Les décors jouent également un rôle clé et font glisser le récit d’un appartement misérable aux paillettes d’un bar lounge avec une fluidité remarquable.

Une distribution solide

Luc Provost, l’artiste derrière Mado Lamotte, livre une Hosanna âgée d’une grande finesse. À ses côtés, Vincent Roy incarne avec intensité Hosanna plus jeune. Carla Mezquita Honhon apporte une présence touchante et juste dans le rôle de Yannick, le jeune journaliste qui sert de déclencheur à toute cette plongée dans la mémoire.

De plus, Jacques Leblanc campe une Duchesse de Langeais pleine de panache et Jonathan Gagnon une Sandra savoureuse. Quant à Gabriel Fournier, il compose un Cuirette contrasté. L’ensemble forme ainsi une distribution solide, où chacun contribue à faire exister l’univers de la Main. 
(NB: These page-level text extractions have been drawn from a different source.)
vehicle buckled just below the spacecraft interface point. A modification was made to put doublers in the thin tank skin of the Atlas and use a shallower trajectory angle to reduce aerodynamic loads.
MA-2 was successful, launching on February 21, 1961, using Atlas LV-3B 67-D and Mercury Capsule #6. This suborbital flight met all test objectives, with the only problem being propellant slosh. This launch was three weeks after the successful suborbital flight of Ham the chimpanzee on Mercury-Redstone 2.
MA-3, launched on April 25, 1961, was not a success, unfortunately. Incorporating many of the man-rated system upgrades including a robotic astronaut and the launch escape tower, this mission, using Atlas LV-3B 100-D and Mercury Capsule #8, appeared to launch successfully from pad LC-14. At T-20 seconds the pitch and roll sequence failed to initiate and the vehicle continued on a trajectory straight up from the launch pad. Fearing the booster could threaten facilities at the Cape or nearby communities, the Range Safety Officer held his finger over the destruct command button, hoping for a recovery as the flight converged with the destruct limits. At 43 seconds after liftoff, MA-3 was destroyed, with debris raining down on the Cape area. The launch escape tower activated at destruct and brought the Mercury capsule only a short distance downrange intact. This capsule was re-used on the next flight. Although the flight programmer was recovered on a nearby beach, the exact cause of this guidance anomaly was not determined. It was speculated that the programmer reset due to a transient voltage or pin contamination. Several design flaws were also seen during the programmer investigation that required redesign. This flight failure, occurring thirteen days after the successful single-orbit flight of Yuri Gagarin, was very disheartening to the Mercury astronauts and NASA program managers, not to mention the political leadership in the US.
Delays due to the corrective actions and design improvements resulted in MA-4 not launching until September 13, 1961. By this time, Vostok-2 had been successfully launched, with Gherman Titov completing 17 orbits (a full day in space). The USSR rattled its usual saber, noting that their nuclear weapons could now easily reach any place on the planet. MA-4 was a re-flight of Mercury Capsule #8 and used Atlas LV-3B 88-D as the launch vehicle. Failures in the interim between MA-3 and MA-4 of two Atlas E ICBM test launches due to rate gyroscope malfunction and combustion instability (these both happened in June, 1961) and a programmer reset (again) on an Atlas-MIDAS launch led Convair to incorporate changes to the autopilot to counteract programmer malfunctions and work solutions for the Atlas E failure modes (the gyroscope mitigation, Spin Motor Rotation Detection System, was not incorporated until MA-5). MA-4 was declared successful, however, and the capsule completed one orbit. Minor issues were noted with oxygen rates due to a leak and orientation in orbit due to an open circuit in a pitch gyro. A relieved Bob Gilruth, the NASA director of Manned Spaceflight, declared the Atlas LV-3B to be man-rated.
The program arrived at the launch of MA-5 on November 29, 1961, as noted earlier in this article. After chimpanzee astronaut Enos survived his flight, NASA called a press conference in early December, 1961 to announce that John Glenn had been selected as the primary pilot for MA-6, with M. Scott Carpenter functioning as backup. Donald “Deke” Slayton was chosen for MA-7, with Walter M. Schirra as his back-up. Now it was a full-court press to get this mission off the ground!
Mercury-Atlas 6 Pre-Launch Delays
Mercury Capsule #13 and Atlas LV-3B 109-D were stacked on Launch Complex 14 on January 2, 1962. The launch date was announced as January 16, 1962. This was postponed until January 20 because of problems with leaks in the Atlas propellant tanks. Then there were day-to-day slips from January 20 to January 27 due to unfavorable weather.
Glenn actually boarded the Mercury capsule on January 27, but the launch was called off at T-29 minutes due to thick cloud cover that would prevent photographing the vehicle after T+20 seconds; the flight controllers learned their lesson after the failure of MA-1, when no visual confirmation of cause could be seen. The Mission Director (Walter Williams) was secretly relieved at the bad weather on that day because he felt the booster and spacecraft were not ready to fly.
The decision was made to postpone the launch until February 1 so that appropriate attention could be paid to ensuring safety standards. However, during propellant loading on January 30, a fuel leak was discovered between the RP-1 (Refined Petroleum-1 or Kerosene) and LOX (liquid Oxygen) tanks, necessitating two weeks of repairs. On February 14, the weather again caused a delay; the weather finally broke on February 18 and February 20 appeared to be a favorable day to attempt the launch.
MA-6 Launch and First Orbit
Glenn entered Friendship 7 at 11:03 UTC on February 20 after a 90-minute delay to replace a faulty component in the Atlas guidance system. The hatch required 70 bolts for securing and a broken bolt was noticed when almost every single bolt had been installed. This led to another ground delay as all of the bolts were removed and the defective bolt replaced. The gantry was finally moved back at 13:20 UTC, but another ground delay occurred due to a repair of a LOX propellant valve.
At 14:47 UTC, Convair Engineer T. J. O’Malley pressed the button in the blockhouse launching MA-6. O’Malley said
Une soirée qui a trouvé son public

Dans la Salle Albert‑Rousseau, la pièce a trouvé un public réceptif, porté d’une émotion à l’autre avec aisance. Il existe des œuvres qui vous accompagnent longtemps après la tombée du rideau, et Hosanna ou La Shéhérazade des pauvres en fait partie. Non seulement pour ce qu’elle raconte de l’époque, mais aussi pour ce qu’elle fait encore résonner aujourd’hui. Une pièce forte, servie par une distribution talentueuse et une mise en scène qui frappe juste.